> [Records from a data collection]
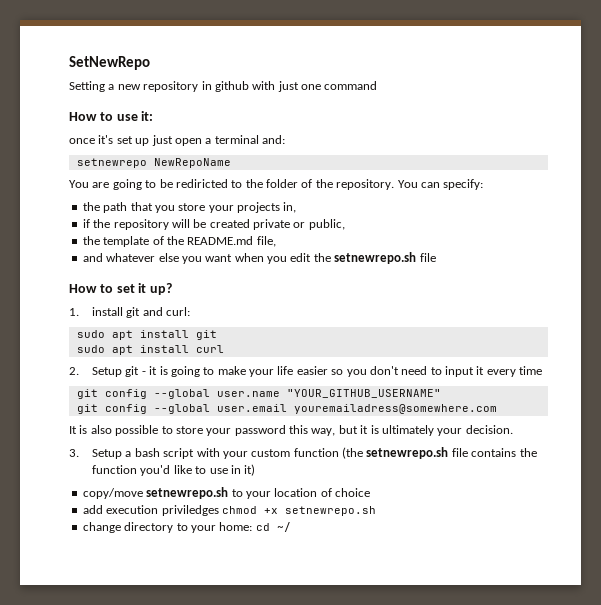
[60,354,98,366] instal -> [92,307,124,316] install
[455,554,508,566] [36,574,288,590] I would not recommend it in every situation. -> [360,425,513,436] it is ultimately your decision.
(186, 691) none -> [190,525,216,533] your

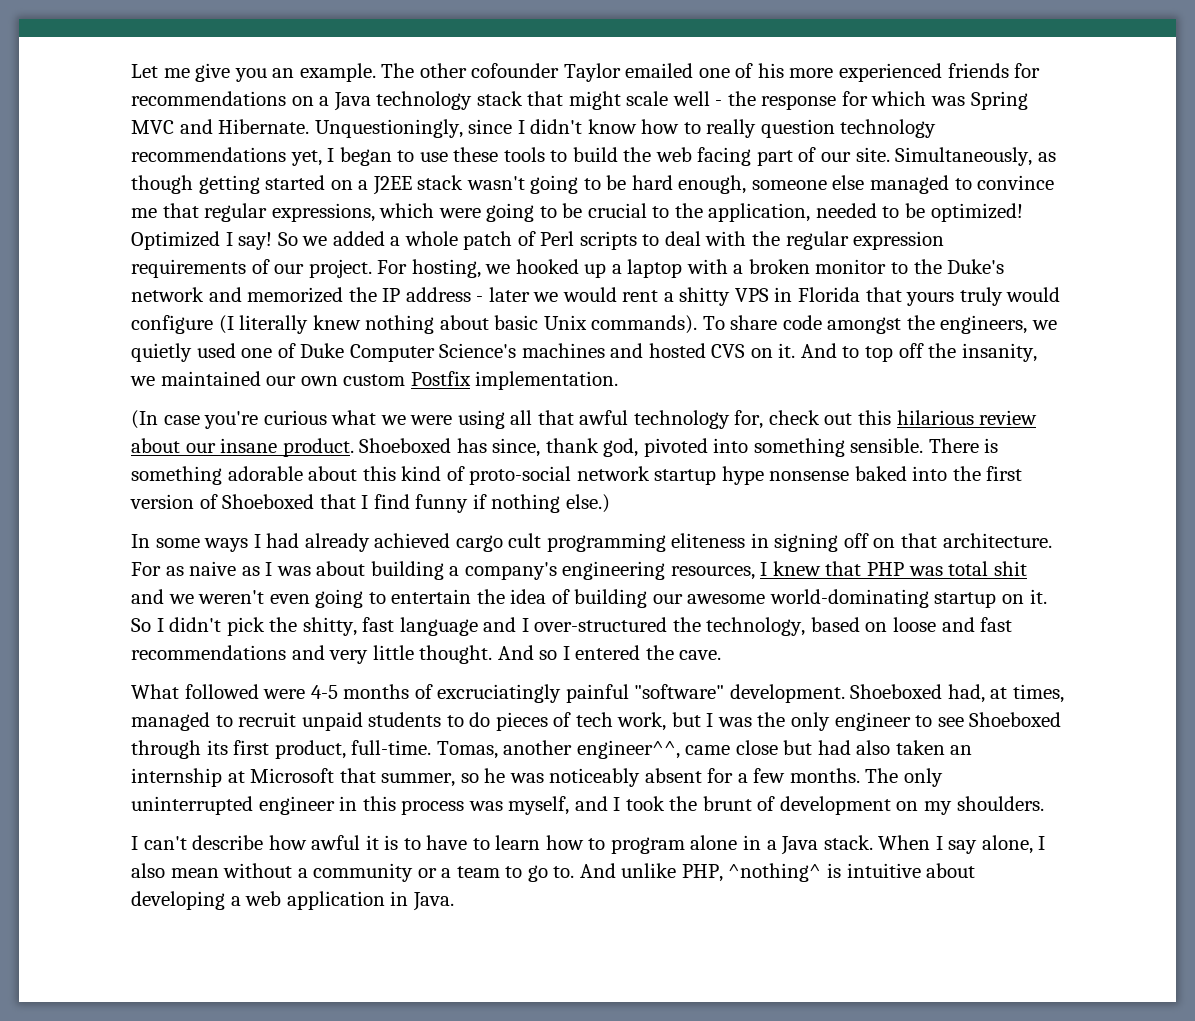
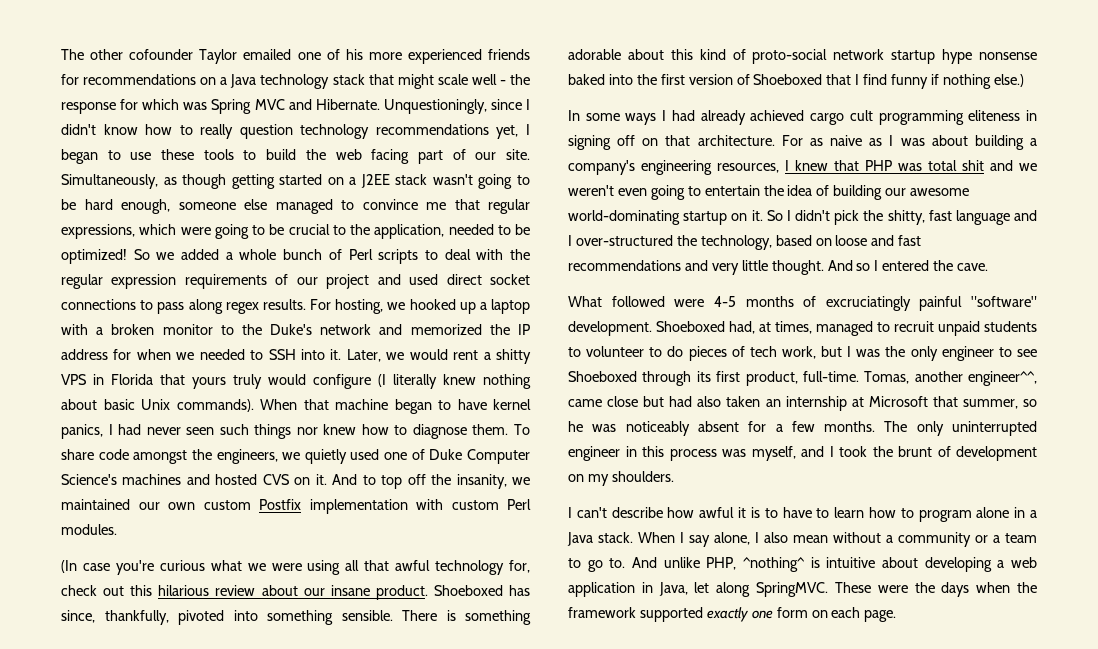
[131,63,376,82] Let me give you an example. -> (61, 54) none
[131,231,273,250] Optimized I say! -> (127, 256) none
[463,231,513,250] patch -> [283,249,323,260] bunch
[308,259,372,278] project. -> [326,274,530,289] [61,299,306,314] project and used direct socket connections to pass along regex results.
[476,287,530,302] - later -> [113,349,381,362] for when we needed to SSH into it. Later,
(698, 324) none -> [260,399,531,414] [61,424,509,439] When that machine began to have kernel panics, I had never seen such things nor knew how to diagnose them.
[475,371,619,390] implementation. -> [309,499,531,514] [61,524,117,535] implementation with custom Perl modules.
[545,438,639,457] thank god, -> [104,610,169,625] thankfully,
(464, 721) none -> [586,346,663,357] volunteer to
[412,892,454,911] Java. -> [658,582,1037,597] [568,607,897,622] Java, let along SpringMVC. These were the days when the framework supported exactly one form on each page.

> [Task brief]
From the records above, copy each line that contains the word "none".

> [Task answer]
(186, 691) none -> [190,525,216,533] your
[131,63,376,82] Let me give you an example. -> (61, 54) none
[131,231,273,250] Optimized I say! -> (127, 256) none
(698, 324) none -> [260,399,531,414] [61,424,509,439] When that machine began to have kernel panics, I had never seen such things nor knew how to diagnose them.
(464, 721) none -> [586,346,663,357] volunteer to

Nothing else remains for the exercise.